RARA-AVIS: Ellroy Documentary

William Hagen (william_Hagen@mail.okbu.edu)
Tue, 09 Jun 1998 16:07:38 -0500 [Message reformatted for increased readability by list-owner, to whom
it was bounced for approval.]

Someone mentioned an interview with Ellroy in the KC Star, but was
unable to find it. It's not in the archive library yet, though I
herefound an article about a documentary recently released. Anyone
seen it?

When the interview is archived it will be in the "Library" section of
the KC Star webpage (www.kcstar.com).

James Ellroy's doing fine KC-based writer is subject of documentary,
and 'L.A. Confidential'picked up Oscar.

By: STEVE PAUL Arts & Entertainment Editor
Date: 03/28/98

NEW YORK - Some week for James Ellroy.

The Kansas City-based writer of noir novels that dissect the
underbellies of Los Angeles in particular and American culture at
large was honored indirectly Monday night when the screen adaptation
of his book L.A. Confidential won an Oscar. On Wednesday in New York
a documentary movie about Ellroy and his work opened for a two-week
run at the Film Forum, an indie-heaven movie house in Greenwich
Village.

``James Ellroy: Demon Dog of American Crime Fiction'' is the product
of Austrian filmmakers Reinhard Jud and Wolfgang Lehner. In it Ellroy,
driving the streets of Los Angeles in a powder-blue Cadillac
convertible, takes viewers on a tour of the dark side of his life and
obsessions. It's filled with all the nervous energy and grungy light
that readers of Ellroy's books might expect.

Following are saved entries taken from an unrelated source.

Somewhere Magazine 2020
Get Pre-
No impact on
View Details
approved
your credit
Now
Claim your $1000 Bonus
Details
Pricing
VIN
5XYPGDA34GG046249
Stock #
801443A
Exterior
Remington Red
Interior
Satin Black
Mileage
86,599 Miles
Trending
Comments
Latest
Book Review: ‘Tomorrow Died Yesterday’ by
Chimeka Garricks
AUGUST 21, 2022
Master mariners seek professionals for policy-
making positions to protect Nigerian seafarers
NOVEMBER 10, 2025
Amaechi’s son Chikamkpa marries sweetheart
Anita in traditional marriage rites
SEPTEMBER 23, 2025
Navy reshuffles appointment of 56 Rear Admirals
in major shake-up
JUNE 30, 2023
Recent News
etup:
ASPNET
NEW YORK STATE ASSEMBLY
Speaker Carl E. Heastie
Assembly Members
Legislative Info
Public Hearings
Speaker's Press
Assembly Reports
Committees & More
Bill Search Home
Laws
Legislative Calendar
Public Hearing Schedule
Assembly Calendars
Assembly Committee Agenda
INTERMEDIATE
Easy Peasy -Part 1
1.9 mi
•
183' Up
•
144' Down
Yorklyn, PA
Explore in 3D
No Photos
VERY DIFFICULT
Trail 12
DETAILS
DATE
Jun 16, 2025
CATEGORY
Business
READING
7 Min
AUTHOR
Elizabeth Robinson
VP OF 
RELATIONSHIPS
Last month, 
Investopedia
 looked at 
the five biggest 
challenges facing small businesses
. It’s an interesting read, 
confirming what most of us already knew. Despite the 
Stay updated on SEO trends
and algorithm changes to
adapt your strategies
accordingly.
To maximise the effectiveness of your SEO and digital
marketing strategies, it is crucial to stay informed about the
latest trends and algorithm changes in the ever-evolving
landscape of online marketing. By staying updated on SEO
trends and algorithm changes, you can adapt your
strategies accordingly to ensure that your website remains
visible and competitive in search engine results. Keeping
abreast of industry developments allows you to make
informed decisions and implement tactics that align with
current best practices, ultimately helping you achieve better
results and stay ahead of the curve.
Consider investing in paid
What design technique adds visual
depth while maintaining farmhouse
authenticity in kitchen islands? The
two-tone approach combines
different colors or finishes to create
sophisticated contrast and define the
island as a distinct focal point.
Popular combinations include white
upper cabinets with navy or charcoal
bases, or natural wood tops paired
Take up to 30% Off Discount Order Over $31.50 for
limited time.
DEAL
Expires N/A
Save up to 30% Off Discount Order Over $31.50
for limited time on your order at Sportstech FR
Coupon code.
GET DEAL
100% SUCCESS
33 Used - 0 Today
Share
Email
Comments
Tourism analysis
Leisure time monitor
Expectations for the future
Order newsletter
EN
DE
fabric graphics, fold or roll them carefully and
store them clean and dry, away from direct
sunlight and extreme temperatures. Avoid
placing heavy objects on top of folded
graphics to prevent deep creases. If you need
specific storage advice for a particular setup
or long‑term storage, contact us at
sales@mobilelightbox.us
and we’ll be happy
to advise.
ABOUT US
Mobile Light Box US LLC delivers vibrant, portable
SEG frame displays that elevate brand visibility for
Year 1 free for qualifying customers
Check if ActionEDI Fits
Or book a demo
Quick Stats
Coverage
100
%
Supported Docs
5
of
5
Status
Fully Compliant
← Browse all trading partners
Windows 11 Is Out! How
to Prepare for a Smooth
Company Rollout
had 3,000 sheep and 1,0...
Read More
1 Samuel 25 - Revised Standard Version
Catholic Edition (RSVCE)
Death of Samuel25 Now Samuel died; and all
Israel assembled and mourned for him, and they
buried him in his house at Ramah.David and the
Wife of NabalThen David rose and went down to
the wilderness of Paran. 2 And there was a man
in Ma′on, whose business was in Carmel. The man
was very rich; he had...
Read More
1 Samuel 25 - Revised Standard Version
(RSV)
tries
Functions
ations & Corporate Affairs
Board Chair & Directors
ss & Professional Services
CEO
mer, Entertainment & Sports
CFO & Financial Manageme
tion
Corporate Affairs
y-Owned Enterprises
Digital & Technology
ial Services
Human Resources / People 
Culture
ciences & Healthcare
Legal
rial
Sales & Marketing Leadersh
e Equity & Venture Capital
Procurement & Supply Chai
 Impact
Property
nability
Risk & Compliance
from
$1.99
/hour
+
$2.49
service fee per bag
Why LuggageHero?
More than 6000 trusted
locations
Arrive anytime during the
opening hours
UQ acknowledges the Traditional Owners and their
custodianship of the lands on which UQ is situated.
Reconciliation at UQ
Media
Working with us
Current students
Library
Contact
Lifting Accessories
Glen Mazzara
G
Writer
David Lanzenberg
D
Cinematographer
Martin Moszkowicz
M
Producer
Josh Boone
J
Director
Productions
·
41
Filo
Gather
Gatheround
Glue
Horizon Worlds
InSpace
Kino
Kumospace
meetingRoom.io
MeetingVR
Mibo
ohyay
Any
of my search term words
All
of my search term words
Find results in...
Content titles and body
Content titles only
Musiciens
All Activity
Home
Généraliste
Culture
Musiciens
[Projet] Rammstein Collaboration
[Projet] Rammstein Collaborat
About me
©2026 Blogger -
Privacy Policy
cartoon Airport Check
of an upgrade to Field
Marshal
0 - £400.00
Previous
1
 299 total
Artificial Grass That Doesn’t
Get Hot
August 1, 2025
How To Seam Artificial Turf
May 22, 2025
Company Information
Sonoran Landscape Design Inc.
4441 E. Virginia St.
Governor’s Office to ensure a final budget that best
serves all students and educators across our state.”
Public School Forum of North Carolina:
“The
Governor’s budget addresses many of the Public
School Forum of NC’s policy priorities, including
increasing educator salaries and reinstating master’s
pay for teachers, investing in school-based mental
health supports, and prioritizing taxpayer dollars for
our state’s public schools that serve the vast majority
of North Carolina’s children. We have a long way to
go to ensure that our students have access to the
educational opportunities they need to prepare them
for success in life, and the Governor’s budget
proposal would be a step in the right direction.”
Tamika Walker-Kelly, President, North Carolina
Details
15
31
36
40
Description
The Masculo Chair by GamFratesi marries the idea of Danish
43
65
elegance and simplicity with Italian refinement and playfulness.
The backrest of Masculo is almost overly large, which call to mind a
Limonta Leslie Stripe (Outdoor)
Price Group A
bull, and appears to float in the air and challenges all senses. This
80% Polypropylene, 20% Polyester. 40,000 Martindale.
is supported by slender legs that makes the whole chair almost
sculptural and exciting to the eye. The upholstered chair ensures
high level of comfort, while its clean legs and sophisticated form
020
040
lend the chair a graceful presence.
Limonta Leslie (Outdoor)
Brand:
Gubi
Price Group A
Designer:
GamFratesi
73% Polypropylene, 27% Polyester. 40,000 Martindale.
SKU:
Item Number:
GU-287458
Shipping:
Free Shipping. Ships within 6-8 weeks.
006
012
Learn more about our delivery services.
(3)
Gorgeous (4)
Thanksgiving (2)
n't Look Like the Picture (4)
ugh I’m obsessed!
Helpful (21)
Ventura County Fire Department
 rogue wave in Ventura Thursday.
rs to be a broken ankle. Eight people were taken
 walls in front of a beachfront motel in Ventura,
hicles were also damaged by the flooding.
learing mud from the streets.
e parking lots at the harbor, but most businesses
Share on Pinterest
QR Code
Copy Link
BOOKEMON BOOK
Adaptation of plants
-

Tour stops include the sites of the notorious Black Dahlia murder of
1947 (original crime scene photos of the bisected woman's body are not
for the squeamish) and of the murder of Ellroy's mother 11 years
later. Neither crime was ever solved, and both have propelled Ellroy's
psyche ever since. The film, made in 1993 and already shown on
television in Europe, predates the publication of Ellroy's
autobiographical My Dark Places and the making of ``L.A.
Confidential. ''

But the writer's driven, often wacky and abundant ego is the central
and fascinating point here. He was 10 years old when his mother was
murdered. He dropped out of high school and the Army and descended
into a hell of booze and drugs and petty crime before working his way
out in the late '70s and beginning his journey as a writer: ``I just
wanted to be Tolstoy. I wanted to be Dostoyevsky. I wanted to be
Balzac. I wanted to be all these guys who, frankly, I've never really
read. I wanted to give people crime fiction on an epic transcendental
scale. ''

Ellroy was scheduled to attend a screening Friday night in New
York. No word yet on whether the film will be shown in Kansas City.